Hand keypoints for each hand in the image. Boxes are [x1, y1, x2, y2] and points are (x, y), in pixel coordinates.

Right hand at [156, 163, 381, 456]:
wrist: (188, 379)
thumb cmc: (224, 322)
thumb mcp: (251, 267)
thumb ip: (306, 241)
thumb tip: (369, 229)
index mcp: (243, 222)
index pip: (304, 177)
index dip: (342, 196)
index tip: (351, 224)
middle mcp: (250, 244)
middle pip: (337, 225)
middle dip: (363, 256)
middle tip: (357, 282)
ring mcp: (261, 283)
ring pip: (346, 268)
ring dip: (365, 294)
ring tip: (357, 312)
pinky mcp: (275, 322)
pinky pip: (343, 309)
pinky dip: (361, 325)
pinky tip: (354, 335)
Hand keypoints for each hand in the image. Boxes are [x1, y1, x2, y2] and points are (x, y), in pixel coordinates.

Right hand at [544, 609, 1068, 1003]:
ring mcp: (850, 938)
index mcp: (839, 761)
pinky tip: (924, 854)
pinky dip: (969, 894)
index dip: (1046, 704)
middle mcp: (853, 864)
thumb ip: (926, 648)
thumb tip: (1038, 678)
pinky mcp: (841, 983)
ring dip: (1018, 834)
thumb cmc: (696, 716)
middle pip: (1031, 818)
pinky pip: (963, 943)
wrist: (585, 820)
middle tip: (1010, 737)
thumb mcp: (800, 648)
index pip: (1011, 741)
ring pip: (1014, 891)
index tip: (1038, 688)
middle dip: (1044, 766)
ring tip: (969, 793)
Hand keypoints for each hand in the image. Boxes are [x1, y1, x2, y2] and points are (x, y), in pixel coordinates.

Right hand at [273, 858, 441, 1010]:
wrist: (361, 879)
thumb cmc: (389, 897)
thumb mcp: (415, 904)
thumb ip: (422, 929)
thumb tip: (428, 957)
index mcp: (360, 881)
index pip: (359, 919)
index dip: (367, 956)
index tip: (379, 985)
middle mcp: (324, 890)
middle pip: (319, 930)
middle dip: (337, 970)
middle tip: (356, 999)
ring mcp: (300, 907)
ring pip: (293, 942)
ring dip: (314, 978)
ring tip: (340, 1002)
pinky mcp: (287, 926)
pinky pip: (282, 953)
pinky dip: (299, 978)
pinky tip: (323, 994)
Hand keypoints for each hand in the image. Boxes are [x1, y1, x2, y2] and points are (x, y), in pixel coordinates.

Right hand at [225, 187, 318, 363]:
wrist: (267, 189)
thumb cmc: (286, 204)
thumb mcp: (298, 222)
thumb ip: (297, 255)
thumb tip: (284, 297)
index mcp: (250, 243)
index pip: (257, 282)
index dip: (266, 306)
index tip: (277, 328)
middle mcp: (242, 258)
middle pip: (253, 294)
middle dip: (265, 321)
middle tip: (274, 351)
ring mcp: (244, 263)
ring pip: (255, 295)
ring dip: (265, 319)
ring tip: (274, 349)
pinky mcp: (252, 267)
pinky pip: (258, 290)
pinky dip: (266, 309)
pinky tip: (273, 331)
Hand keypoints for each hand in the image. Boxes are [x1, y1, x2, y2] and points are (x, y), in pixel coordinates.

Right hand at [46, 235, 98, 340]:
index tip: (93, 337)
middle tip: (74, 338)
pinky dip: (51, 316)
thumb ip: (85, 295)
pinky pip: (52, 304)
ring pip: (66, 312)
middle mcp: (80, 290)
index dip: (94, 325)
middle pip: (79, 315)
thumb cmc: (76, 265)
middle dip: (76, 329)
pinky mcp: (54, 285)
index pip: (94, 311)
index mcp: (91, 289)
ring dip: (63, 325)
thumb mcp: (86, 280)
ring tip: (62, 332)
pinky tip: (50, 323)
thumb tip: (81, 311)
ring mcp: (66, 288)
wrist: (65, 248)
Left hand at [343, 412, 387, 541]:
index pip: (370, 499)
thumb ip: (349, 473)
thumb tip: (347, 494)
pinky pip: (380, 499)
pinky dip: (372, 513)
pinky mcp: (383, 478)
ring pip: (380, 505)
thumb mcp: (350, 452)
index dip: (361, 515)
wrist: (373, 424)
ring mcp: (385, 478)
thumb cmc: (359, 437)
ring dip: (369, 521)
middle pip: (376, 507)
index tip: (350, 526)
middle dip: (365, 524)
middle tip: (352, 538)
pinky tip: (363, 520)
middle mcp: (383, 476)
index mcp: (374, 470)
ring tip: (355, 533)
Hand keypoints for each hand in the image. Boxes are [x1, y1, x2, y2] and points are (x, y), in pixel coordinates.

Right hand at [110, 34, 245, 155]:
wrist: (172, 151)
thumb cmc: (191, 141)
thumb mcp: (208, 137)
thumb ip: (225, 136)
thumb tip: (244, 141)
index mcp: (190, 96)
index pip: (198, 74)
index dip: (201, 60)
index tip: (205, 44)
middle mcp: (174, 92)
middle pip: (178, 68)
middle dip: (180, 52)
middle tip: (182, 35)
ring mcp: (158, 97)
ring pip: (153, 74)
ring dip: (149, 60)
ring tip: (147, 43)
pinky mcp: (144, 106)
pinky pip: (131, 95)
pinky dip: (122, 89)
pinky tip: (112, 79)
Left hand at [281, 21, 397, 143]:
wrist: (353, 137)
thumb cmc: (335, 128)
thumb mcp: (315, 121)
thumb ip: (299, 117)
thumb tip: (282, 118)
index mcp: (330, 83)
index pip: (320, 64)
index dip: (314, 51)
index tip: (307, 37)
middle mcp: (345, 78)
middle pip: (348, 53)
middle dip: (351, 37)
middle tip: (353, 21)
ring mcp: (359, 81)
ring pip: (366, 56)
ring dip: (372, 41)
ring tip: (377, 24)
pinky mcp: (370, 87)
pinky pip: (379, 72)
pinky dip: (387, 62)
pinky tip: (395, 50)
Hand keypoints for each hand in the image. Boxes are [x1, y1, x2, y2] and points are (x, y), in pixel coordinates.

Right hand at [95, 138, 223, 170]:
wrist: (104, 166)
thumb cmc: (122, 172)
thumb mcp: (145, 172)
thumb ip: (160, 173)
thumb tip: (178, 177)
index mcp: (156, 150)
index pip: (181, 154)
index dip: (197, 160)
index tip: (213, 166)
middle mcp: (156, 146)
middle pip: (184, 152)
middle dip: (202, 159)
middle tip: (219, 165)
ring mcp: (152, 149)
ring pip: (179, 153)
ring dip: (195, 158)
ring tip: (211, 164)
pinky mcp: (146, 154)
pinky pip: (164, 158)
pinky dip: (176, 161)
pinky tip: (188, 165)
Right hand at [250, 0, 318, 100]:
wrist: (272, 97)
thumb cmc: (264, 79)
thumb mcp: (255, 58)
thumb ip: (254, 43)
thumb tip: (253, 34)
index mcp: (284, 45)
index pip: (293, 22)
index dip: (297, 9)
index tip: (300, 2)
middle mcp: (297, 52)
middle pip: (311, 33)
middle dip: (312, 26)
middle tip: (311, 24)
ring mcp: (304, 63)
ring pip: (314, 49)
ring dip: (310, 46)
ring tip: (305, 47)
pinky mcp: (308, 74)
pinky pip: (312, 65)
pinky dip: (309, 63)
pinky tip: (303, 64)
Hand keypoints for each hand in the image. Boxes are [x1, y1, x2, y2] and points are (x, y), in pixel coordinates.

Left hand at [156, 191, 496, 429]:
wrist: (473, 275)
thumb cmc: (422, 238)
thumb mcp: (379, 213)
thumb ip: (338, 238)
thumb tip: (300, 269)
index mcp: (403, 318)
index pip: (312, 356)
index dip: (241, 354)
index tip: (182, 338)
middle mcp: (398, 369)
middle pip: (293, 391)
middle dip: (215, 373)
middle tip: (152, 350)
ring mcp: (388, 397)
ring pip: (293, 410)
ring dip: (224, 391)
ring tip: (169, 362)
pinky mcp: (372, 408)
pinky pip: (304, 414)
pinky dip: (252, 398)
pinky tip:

* EXERCISE BRIEF:
Please return all of the records exactly.

* RESPONSE FOR THIS EXERCISE:
Hand keypoints for each hand in the image. Boxes are [x1, y1, x2, y2] and points are (x, y), in pixel coordinates.

Right hand at [156, 163, 381, 456]:
wrist: (188, 379)
thumb cmc: (224, 322)
thumb mcp: (251, 267)
thumb ip: (306, 241)
thumb tip: (369, 229)
index mcp: (243, 222)
index pip: (304, 177)
index dip: (342, 196)
index tip: (351, 224)
middle mcp: (250, 244)
middle pip: (337, 225)
middle dip: (363, 256)
middle tip: (357, 282)
ring mcp: (261, 283)
ring pip: (346, 268)
ring dip: (365, 294)
ring tip: (357, 312)
pinky mcp: (275, 322)
pinky pip: (343, 309)
pinky dip: (361, 325)
pinky tip: (354, 335)
Hand keypoints for each hand in the image. Boxes are [x1, y1, x2, y2] and points are (x, y), in pixel coordinates.

Right hand at [544, 609, 1068, 1003]:
ring mcp: (850, 938)
index mcp: (839, 761)
pinky tip: (924, 854)
pinky dip: (969, 894)
index dip: (1046, 704)
middle mcp: (853, 864)
thumb ip: (926, 648)
thumb tip: (1038, 678)
pinky mcp: (841, 983)
ring dip: (1018, 834)
thumb cmc: (696, 716)
middle pip: (1031, 818)
pinky pip: (963, 943)
wrist: (585, 820)
middle tip: (1010, 737)
thumb mcp: (800, 648)
index pip: (1011, 741)
ring pip: (1014, 891)
index tip: (1038, 688)
middle dip: (1044, 766)
ring tip: (969, 793)
Hand keypoints for each hand in the image. Boxes are [x1, y1, x2, y2] and points are (x, y), in pixel coordinates.

Right hand at [273, 858, 441, 1010]:
wrist: (361, 879)
thumb cmc: (389, 897)
thumb mcp: (415, 904)
thumb ip: (422, 929)
thumb tip: (428, 957)
index mcp: (360, 881)
index pip: (359, 919)
index dip: (367, 956)
index tip: (379, 985)
middle mcp: (324, 890)
middle pip: (319, 930)
middle dip: (337, 970)
middle tip: (356, 999)
ring mcp: (300, 907)
ring pip: (293, 942)
ring dip: (314, 978)
ring tip: (340, 1002)
pinky mcp: (287, 926)
pinky pip: (282, 953)
pinky dip: (299, 978)
pinky tip: (323, 994)
Hand keypoints for each hand in the image. Boxes are [x1, y1, x2, y2] and points are (x, y), in pixel coordinates.

Right hand at [225, 187, 318, 363]:
wrist: (267, 189)
thumb cmc: (286, 204)
thumb mcp: (298, 222)
thumb ip: (297, 255)
thumb tip: (284, 297)
index mcp: (250, 243)
index pip: (257, 282)
index dip: (266, 306)
index tip: (277, 328)
middle mcp: (242, 258)
middle pip: (253, 294)
middle dip: (265, 321)
middle tip: (274, 351)
ring mcp: (244, 263)
ring pip: (255, 295)
ring dip: (265, 319)
ring tip: (274, 349)
pinky mcp: (252, 267)
pinky pip: (258, 290)
pinky dip: (266, 309)
pinky tip: (273, 331)
Hand keypoints for each hand in the image. Boxes are [x1, y1, x2, y2] and points are (x, y), in pixel coordinates.

Right hand at [46, 235, 98, 340]:
index tip: (93, 337)
middle tip: (74, 338)
pinky dip: (51, 316)
thumb ip: (85, 295)
pinky pip: (52, 304)
ring pip: (66, 312)
middle mcp: (80, 290)
index dip: (94, 325)
middle pip: (79, 315)
thumb cmc: (76, 265)
middle dip: (76, 329)
pinky mcp: (54, 285)
index pip: (94, 311)
index mcp: (91, 289)
ring dip: (63, 325)
thumb mcp: (86, 280)
ring tip: (62, 332)
pinky tip: (50, 323)
thumb tip: (81, 311)
ring mcp: (66, 288)
wrist: (65, 248)
Left hand at [343, 412, 387, 541]:
index pip: (370, 499)
thumb ip: (349, 473)
thumb tip: (347, 494)
pinky pip: (380, 499)
pinky dip: (372, 513)
pinky mcp: (383, 478)
ring pip: (380, 505)
thumb mcp: (350, 452)
index dip: (361, 515)
wrist: (373, 424)
ring mcp: (385, 478)
thumb cmc: (359, 437)
ring dip: (369, 521)
middle pip: (376, 507)
index tip: (350, 526)
middle dip: (365, 524)
middle tip: (352, 538)
pinky tip: (363, 520)
middle mcp: (383, 476)
index mcp: (374, 470)
ring tip: (355, 533)
Hand keypoints for each hand in the image. Boxes are [x1, y1, x2, y2] and points are (x, y), in pixel coordinates.

Right hand at [110, 34, 245, 155]:
wrist: (172, 151)
thumb cmc: (191, 141)
thumb mcp: (208, 137)
thumb ip: (225, 136)
thumb tip: (244, 141)
index mcp: (190, 96)
index pip: (198, 74)
index dip: (201, 60)
index tip: (205, 44)
middle mcp: (174, 92)
middle pip: (178, 68)
middle dip: (180, 52)
middle tip: (182, 35)
ring mcp: (158, 97)
ring pip: (153, 74)
ring dip: (149, 60)
ring tip: (147, 43)
pinky mcp: (144, 106)
pinky pip: (131, 95)
pinky dip: (122, 89)
pinky tip: (112, 79)
Left hand at [281, 21, 397, 143]:
wrist: (353, 137)
thumb cmc: (335, 128)
thumb mcp: (315, 121)
thumb ip: (299, 117)
thumb tip: (282, 118)
index mcp: (330, 83)
index pip: (320, 64)
index dip: (314, 51)
index tip: (307, 37)
middle mcp: (345, 78)
middle pip: (348, 53)
middle dip: (351, 37)
middle tip: (353, 21)
ring mcp: (359, 81)
ring pip: (366, 56)
ring dip: (372, 41)
ring tip: (377, 24)
pinky mcp: (370, 87)
pinky pip: (379, 72)
pinky dip: (387, 62)
pinky tip: (395, 50)
Hand keypoints for each hand in the image. Boxes are [x1, y1, x2, y2] and points are (x, y), in pixel coordinates.

Right hand at [95, 138, 223, 170]:
wrist: (104, 166)
thumb cmc: (122, 172)
thumb mcp: (145, 172)
thumb ip: (160, 173)
thumb tip: (178, 177)
index mcp: (156, 150)
index pip: (181, 154)
index dip: (197, 160)
index tip: (213, 166)
middle mcp: (156, 146)
middle pip: (184, 152)
middle dip: (202, 159)
middle tip: (219, 165)
ring mcp: (152, 149)
ring pip: (179, 153)
ring dip: (195, 158)
ring tip: (211, 164)
pinky mcp: (146, 154)
pinky pip: (164, 158)
pinky dip: (176, 161)
pinky tip: (188, 165)
Right hand at [250, 0, 318, 100]:
wrist: (272, 97)
thumb cmc: (264, 79)
thumb mcp: (255, 58)
thumb ip: (254, 43)
thumb tip: (253, 34)
index mcp: (284, 45)
index pip: (293, 22)
index dip: (297, 9)
index tip: (300, 2)
middle mcp: (297, 52)
middle pip: (311, 33)
middle dip: (312, 26)
middle tip: (311, 24)
ring mcp: (304, 63)
ring pip: (314, 49)
ring dip: (310, 46)
ring tip: (305, 47)
pinky mcp: (308, 74)
pinky pip: (312, 65)
pinky dip: (309, 63)
pinky tip: (303, 64)
Hand keypoints for each hand in the image. Boxes are [x1, y1, x2, y2] and points are (x, y), in pixel coordinates.

Left hand at [156, 191, 496, 429]:
wrist: (473, 275)
thumb cmc: (422, 238)
thumb mcp: (379, 213)
thumb ip: (338, 238)
thumb tip: (300, 269)
index mcp: (403, 318)
index pip: (312, 356)
index dip: (241, 354)
index tip: (182, 338)
middle mcp: (398, 369)
middle pip: (293, 391)
middle dip: (215, 373)
middle tip: (152, 350)
ring mcp: (388, 397)
ring pip: (293, 410)
ring dip: (224, 391)
ring tip: (169, 362)
pinky mcp: (372, 408)
pinky pip: (304, 414)
pinky dip: (252, 398)
pinky tip:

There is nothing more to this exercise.